Несмотря на известные преувеличения, в которых можно упрекнуть Фюстель де Куланжа, его основное положение остается верным, и мы должны именно в социологии (существование которой как отдельной науки, он, впрочем, не признавал) искать наиболее глубоких причин национального развития, составляющего часть общечеловеческого. Но с этой точки зрения германское влияние в Галлии имело действительно второстепенное значение. Фюстель де Куланж, так же как и другие историки, не принял, однако, в соображение этнического влияния франков. Именно потому, что они проникали в среду галлов мало-помалу и постепенно смешивались с населением, завоевывая его, так сказать, физиологически, они должны были внести новые элементы в состав французского народа. Белокурая и длинноголовая раса мало-помалу была ослаблена в нем и истощена как военными экспедициями, так и быстрым размножением массы брахицефалов, кельто-славян. Франки, подобно норманнам, только поддержали или усилили пропорцию долихоцефалов во Франции, но этим они, быть может, избавили нас от слишком кельтического темперамента. Их кровь, вероятно, усилила дозу энергии, инициативы, серьезности и твердости, входившую в состав галльского характера.

На основании многочисленных останков, собранных в меровингских кладбищах, можно заключить, что франки были высокого роста, массивного телосложения, с очень развитыми мускулами. Черты их лица были иногда грубы, а самые лица немного широки и приплюснуты, скулы довольно выдающиеся, орбиты глаз углублены и низки, носовые отверстия шире, чем у какого-либо другого европейского народа, за исключением финнов и лапландцев. Они очень длинноголовы; их тип встречается на берегах Эльбы; его можно проследить на восток до Галиции. Галлы, также очень длинноголовые, имели большую черепную вместимость, а их лица и носовые отверстия были уже; они походили на фризов.

### Фрагмент данных
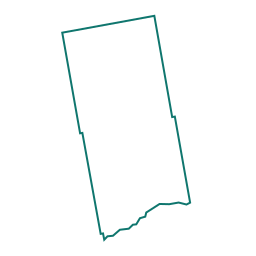 outline of Rock, Nebraska, United States of America, rotated 170°
{"feature_id": "52423323B87460612121029", "entity_name": "Rock", "entity_type": "district", "adm_level": 2, "iso_a3": "USA", "parent_name": "United States of America", "parent_adm1": "Nebraska", "projection": "albers", "projection_center": [-99.446, 42.445], "detail": "fine", "context": "isolated", "style": "outline", "palette": "teal", "viewbox_px": 256, "rotation_deg": 170, "n_neighbors": 0, "source": "geoboundaries", "source_scale": "gbopen_adm2", "svg_char_len": 430}
<svg xmlns="http://www.w3.org/2000/svg" viewBox="0 0 256 256"><g transform="rotate(170 128 128)"><path d="M82.6,233.9L176.2,233.3L176.1,131.1L173.8,131.1L173.3,28.5L170.9,28.5L170.8,22.1L167.0,24.9L161.5,24.5L153.7,29.2L144.7,28.7L140.0,31.9L136.6,31.7L131.9,37.1L126.4,37.7L124.7,41.6L110.1,47.7L100.6,45.8L91.1,45.8L83.7,42.5L79.8,43.7L79.9,131.1L82.6,131.1L82.6,233.9Z" fill="none" stroke="#0f766e" stroke-width="2"/></g></svg>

### Цель задания
Выпишите из фрагмента о франках все качества, дозу которых в составе галльского характера, вероятно, усилила кровь франков. Строки здесь никакой роли не играют.

### Результат выполнения
Энергия, инициатива, серьезность, твердость.